--- Supplied material Enclosed Below ---

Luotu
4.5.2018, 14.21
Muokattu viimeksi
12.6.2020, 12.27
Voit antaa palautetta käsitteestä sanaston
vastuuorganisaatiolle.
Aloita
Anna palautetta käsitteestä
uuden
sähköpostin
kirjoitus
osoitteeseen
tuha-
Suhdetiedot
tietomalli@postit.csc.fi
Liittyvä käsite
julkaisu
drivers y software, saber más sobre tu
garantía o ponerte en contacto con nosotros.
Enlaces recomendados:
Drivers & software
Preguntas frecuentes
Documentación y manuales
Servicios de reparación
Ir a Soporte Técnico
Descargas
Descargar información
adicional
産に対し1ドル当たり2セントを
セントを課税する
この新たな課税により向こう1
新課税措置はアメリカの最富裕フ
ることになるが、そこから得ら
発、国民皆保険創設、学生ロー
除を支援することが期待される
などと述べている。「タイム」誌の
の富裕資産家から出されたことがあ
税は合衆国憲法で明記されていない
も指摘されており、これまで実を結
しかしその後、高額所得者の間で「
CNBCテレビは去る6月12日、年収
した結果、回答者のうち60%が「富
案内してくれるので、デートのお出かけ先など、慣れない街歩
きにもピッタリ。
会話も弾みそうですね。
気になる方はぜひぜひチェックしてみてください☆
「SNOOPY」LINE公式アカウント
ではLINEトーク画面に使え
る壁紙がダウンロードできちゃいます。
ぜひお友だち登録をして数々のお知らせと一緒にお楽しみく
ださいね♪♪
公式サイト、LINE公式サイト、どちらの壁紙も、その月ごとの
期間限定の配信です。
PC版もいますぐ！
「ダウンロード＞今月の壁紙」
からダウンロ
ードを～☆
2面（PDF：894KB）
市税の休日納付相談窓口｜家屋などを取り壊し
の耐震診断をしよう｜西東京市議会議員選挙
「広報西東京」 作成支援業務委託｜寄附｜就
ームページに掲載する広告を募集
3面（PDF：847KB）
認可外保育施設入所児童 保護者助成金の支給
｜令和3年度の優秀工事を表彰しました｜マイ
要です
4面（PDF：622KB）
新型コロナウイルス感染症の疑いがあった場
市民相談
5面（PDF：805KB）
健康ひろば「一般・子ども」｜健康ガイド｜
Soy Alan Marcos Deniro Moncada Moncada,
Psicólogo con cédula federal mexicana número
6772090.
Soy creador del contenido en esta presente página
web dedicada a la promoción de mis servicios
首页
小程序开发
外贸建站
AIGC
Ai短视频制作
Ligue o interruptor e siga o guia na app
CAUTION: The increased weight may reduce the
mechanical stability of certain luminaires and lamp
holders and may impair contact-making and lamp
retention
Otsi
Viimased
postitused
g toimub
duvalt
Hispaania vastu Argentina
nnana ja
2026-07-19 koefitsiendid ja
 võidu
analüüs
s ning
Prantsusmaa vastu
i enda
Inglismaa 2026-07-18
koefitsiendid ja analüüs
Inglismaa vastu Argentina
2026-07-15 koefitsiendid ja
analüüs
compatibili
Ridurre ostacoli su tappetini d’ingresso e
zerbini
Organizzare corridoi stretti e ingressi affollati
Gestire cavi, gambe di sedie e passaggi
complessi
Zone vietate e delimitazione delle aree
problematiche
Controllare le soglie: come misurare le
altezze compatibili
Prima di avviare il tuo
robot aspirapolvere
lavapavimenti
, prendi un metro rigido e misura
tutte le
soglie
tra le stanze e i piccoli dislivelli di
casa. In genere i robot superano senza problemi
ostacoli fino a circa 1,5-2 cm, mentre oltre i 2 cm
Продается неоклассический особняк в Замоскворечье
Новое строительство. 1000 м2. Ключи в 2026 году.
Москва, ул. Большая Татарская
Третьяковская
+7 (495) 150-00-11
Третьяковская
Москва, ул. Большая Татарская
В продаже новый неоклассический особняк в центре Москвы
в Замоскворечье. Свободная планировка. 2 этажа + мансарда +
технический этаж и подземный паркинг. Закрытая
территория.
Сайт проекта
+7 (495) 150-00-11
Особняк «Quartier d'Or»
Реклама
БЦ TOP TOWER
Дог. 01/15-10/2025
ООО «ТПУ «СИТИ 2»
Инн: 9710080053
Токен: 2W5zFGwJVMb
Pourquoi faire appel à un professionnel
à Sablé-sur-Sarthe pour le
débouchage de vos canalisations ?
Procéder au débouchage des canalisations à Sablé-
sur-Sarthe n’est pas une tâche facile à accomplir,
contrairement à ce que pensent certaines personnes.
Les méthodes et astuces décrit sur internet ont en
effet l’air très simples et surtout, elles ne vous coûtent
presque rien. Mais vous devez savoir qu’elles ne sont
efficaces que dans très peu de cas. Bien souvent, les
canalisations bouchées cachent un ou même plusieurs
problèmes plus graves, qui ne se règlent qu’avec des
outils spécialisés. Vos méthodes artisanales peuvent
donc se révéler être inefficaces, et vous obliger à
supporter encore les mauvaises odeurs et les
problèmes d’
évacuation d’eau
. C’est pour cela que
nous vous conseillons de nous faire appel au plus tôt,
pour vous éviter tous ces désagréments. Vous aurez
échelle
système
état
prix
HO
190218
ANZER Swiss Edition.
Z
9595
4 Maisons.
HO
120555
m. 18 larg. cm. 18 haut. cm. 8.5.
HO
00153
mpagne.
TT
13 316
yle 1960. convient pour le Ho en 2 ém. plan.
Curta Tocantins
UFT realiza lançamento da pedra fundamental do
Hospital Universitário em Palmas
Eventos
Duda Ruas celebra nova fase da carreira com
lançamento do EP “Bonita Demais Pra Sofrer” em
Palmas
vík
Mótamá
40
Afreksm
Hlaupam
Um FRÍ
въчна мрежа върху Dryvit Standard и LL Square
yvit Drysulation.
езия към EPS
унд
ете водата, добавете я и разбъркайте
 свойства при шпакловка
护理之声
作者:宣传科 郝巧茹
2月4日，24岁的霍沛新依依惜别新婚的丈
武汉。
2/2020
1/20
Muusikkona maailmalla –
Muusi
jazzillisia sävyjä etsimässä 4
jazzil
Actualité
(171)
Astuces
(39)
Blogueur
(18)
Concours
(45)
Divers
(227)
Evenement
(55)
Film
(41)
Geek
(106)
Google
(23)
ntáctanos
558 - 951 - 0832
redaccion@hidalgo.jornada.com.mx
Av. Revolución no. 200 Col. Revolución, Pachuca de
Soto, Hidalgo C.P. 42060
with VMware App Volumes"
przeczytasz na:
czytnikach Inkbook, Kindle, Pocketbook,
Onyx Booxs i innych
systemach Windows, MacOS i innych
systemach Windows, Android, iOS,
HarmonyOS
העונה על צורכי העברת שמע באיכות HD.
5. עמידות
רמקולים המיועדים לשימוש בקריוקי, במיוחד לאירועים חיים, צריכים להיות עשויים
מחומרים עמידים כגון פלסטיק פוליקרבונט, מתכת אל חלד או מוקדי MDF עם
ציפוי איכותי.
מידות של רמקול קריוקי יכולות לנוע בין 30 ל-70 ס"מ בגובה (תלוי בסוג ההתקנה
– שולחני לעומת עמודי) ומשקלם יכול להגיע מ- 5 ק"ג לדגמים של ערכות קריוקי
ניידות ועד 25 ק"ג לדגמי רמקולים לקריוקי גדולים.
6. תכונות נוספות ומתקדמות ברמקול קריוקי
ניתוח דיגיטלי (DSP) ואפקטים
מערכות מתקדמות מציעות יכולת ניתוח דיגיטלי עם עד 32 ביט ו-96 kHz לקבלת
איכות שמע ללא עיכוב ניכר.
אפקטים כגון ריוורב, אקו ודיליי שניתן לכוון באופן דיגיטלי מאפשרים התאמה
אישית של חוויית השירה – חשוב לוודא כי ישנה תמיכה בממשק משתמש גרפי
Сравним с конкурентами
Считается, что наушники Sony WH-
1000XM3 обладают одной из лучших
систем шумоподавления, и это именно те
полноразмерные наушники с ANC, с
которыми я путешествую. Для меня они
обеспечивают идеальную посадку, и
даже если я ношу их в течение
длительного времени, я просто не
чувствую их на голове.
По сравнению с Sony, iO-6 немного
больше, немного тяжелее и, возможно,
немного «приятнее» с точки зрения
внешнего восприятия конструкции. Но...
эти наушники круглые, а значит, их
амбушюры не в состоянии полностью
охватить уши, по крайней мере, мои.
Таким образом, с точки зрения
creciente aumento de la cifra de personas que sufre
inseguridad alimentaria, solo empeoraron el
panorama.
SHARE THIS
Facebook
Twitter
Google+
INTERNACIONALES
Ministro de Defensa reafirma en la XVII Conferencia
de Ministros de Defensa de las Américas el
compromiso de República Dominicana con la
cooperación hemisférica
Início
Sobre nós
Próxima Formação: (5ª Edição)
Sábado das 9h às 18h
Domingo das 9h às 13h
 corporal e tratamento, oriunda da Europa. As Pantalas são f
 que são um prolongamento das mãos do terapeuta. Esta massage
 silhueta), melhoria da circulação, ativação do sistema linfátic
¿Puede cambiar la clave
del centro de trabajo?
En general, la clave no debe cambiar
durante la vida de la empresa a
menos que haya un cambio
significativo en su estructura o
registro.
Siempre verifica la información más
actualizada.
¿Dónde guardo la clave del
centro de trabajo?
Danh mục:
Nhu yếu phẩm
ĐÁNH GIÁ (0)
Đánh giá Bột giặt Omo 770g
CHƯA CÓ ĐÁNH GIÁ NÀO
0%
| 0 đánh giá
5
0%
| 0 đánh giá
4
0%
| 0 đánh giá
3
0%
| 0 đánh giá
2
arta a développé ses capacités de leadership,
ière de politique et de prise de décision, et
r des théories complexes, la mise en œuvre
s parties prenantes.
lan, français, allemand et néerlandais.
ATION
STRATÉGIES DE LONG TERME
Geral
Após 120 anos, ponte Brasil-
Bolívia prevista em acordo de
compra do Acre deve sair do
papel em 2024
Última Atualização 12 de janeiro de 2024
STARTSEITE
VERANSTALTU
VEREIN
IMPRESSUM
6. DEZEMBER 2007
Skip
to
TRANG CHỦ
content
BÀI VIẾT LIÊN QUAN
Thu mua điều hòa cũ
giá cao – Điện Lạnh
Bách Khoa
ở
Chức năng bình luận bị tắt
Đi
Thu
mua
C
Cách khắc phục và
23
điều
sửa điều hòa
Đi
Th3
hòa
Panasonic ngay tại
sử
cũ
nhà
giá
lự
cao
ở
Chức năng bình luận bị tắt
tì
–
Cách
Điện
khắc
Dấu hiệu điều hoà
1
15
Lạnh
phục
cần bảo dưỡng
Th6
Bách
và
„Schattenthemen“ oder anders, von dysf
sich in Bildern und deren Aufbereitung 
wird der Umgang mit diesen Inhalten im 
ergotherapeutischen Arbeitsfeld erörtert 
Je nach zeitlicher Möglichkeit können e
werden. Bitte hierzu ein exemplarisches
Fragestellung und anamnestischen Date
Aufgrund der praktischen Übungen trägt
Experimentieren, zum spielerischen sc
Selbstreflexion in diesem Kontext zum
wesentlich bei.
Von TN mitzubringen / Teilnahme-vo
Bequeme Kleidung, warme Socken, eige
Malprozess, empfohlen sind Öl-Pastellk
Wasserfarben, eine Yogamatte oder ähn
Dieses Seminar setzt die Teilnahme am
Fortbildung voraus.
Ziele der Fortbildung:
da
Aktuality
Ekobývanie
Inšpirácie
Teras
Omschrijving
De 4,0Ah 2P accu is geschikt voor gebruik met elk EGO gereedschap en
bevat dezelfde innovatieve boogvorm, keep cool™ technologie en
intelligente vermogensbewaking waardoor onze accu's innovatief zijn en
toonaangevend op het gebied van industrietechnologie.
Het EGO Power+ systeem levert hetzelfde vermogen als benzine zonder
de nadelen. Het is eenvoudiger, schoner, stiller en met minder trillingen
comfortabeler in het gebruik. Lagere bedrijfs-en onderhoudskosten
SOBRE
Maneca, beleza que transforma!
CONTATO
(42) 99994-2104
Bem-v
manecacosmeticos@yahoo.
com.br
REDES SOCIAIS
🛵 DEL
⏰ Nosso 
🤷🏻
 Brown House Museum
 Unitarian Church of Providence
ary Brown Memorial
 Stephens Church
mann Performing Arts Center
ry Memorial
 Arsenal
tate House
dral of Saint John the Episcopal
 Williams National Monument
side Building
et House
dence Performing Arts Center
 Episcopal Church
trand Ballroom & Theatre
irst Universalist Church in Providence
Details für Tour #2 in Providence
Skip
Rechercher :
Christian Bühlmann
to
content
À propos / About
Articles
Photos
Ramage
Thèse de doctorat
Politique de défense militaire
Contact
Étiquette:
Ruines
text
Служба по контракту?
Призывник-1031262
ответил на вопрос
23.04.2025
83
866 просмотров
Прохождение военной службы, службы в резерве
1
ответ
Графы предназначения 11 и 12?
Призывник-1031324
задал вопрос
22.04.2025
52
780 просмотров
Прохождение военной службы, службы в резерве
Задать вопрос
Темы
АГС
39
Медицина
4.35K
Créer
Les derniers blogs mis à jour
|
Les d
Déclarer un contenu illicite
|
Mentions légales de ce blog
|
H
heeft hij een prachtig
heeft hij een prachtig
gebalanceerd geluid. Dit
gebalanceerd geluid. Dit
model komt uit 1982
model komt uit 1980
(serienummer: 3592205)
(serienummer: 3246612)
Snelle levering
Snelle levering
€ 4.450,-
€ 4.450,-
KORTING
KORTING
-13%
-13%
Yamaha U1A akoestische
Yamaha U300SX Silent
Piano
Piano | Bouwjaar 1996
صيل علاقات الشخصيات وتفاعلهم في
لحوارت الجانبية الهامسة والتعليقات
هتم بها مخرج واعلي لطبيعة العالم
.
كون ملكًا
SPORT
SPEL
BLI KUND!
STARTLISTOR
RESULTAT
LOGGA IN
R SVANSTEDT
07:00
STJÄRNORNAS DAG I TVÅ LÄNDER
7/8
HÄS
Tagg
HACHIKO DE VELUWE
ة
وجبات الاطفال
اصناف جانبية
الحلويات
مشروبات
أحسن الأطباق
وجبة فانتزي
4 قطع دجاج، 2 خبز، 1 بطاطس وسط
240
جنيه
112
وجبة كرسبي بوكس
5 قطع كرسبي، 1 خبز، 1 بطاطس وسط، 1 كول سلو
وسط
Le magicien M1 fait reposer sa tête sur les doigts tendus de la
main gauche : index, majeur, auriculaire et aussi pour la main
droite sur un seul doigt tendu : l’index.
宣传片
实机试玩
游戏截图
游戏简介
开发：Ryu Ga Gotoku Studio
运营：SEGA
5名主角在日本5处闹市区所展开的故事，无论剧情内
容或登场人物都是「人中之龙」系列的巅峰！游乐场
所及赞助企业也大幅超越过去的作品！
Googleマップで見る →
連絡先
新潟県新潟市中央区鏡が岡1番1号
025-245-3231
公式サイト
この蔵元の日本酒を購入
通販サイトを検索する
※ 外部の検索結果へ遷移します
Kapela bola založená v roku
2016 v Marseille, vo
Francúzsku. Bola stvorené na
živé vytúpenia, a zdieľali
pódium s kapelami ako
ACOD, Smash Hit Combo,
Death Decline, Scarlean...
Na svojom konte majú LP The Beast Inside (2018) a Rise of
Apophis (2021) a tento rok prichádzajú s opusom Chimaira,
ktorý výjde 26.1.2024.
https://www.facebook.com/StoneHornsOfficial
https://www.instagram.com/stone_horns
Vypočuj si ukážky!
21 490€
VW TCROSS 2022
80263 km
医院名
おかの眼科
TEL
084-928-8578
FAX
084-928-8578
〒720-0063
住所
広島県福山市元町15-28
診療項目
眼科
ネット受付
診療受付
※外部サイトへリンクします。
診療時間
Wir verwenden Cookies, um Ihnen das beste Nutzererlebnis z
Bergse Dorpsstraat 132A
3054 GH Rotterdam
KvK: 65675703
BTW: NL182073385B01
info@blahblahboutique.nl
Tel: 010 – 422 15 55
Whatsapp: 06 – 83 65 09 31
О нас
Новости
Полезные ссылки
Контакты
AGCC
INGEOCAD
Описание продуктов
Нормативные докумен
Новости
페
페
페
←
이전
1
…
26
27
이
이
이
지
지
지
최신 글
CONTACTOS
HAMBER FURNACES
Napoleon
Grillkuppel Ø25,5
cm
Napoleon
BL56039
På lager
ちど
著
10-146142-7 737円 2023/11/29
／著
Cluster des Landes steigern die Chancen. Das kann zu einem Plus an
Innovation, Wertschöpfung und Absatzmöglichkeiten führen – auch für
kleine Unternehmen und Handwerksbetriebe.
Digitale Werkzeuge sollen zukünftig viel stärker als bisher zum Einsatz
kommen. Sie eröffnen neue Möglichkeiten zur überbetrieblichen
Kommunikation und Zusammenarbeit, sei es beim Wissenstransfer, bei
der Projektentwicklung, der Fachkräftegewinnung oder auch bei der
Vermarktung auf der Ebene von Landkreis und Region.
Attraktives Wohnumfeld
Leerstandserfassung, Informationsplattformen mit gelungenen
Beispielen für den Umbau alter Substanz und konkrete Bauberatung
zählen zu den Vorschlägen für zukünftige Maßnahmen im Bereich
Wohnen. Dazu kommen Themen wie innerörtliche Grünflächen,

--- End of Enclosed Supplied material ---

What you are asked to do: Output the listing as a Markdown table with the columns Row and Line, numbering each row. Begin at the first line of the listing, stop after the line that contains "casa. In genere", and leave out blank lines.

Completed exercise:
| Row | Line |
|---|---|
| 1 | Luotu |
| 2 | 4.5.2018, 14.21 |
| 3 | Muokattu viimeksi |
| 4 | 12.6.2020, 12.27 |
| 5 | Voit antaa palautetta käsitteestä sanaston |
| 6 | vastuuorganisaatiolle. |
| 7 | Aloita |
| 8 | Anna palautetta käsitteestä |
| 9 | uuden |
| 10 | sähköpostin |
| 11 | kirjoitus |
| 12 | osoitteeseen |
| 13 | tuha- |
| 14 | Suhdetiedot |
| 15 | tietomalli@postit.csc.fi |
| 16 | Liittyvä käsite |
| 17 | julkaisu |
| 18 | drivers y software, saber más sobre tu |
| 19 | garantía o ponerte en contacto con nosotros. |
| 20 | Enlaces recomendados: |
| 21 | Drivers & software |
| 22 | Preguntas frecuentes |
| 23 | Documentación y manuales |
| 24 | Servicios de reparación |
| 25 | Ir a Soporte Técnico |
| 26 | Descargas |
| 27 | Descargar información |
| 28 | adicional |
| 29 | 産に対し1ドル当たり2セントを |
| 30 | セントを課税する |
| 31 | この新たな課税により向こう1 |
| 32 | 新課税措置はアメリカの最富裕フ |
| 33 | ることになるが、そこから得ら |
| 34 | 発、国民皆保険創設、学生ロー |
| 35 | 除を支援することが期待される |
| 36 | などと述べている。「タイム」誌の |
| 37 | の富裕資産家から出されたことがあ |
| 38 | 税は合衆国憲法で明記されていない |
| 39 | も指摘されており、これまで実を結 |
| 40 | しかしその後、高額所得者の間で「 |
| 41 | CNBCテレビは去る6月12日、年収 |
| 42 | した結果、回答者のうち60%が「富 |
| 43 | 案内してくれるので、デートのお出かけ先など、慣れない街歩 |
| 44 | きにもピッタリ。 |
| 45 | 会話も弾みそうですね。 |
| 46 | 気になる方はぜひぜひチェックしてみてください☆ |
| 47 | 「SNOOPY」LINE公式アカウント |
| 48 | ではLINEトーク画面に使え |
| 49 | る壁紙がダウンロードできちゃいます。 |
| 50 | ぜひお友だち登録をして数々のお知らせと一緒にお楽しみく |
| 51 | ださいね♪♪ |
| 52 | 公式サイト、LINE公式サイト、どちらの壁紙も、その月ごとの |
| 53 | 期間限定の配信です。 |
| 54 | PC版もいますぐ！ |
| 55 | 「ダウンロード＞今月の壁紙」 |
| 56 | からダウンロ |
| 57 | ードを～☆ |
| 58 | 2面（PDF：894KB） |
| 59 | 市税の休日納付相談窓口｜家屋などを取り壊し |
| 60 | の耐震診断をしよう｜西東京市議会議員選挙 |
| 61 | 「広報西東京」 作成支援業務委託｜寄附｜就 |
| 62 | ームページに掲載する広告を募集 |
| 63 | 3面（PDF：847KB） |
| 64 | 認可外保育施設入所児童 保護者助成金の支給 |
| 65 | ｜令和3年度の優秀工事を表彰しました｜マイ |
| 66 | 要です |
| 67 | 4面（PDF：622KB） |
| 68 | 新型コロナウイルス感染症の疑いがあった場 |
| 69 | 市民相談 |
| 70 | 5面（PDF：805KB） |
| 71 | 健康ひろば「一般・子ども」｜健康ガイド｜ |
| 72 | Soy Alan Marcos Deniro Moncada Moncada, |
| 73 | Psicólogo con cédula federal mexicana número |
| 74 | 6772090. |
| 75 | Soy creador del contenido en esta presente página |
| 76 | web dedicada a la promoción de mis servicios |
| 77 | 首页 |
| 78 | 小程序开发 |
| 79 | 外贸建站 |
| 80 | AIGC |
| 81 | Ai短视频制作 |
| 82 | Ligue o interruptor e siga o guia na app |
| 83 | CAUTION: The increased weight may reduce the |
| 84 | mechanical stability of certain luminaires and lamp |
| 85 | holders and may impair contact-making and lamp |
| 86 | retention |
| 87 | Otsi |
| 88 | Viimased |
| 89 | postitused |
| 90 | g toimub |
| 91 | duvalt |
| 92 | Hispaania vastu Argentina |
| 93 | nnana ja |
| 94 | 2026-07-19 koefitsiendid ja |
| 95 |  võidu |
| 96 | analüüs |
| 97 | s ning |
| 98 | Prantsusmaa vastu |
| 99 | i enda |
| 100 | Inglismaa 2026-07-18 |
| 101 | koefitsiendid ja analüüs |
| 102 | Inglismaa vastu Argentina |
| 103 | 2026-07-15 koefitsiendid ja |
| 104 | analüüs |
| 105 | compatibili |
| 106 | Ridurre ostacoli su tappetini d’ingresso e |
| 107 | zerbini |
| 108 | Organizzare corridoi stretti e ingressi affollati |
| 109 | Gestire cavi, gambe di sedie e passaggi |
| 110 | complessi |
| 111 | Zone vietate e delimitazione delle aree |
| 112 | problematiche |
| 113 | Controllare le soglie: come misurare le |
| 114 | altezze compatibili |
| 115 | Prima di avviare il tuo |
| 116 | robot aspirapolvere |
| 117 | lavapavimenti |
| 118 | , prendi un metro rigido e misura |
| 119 | tutte le |
| 120 | soglie |
| 121 | tra le stanze e i piccoli dislivelli di |
| 122 | casa. In genere i robot superano senza problemi |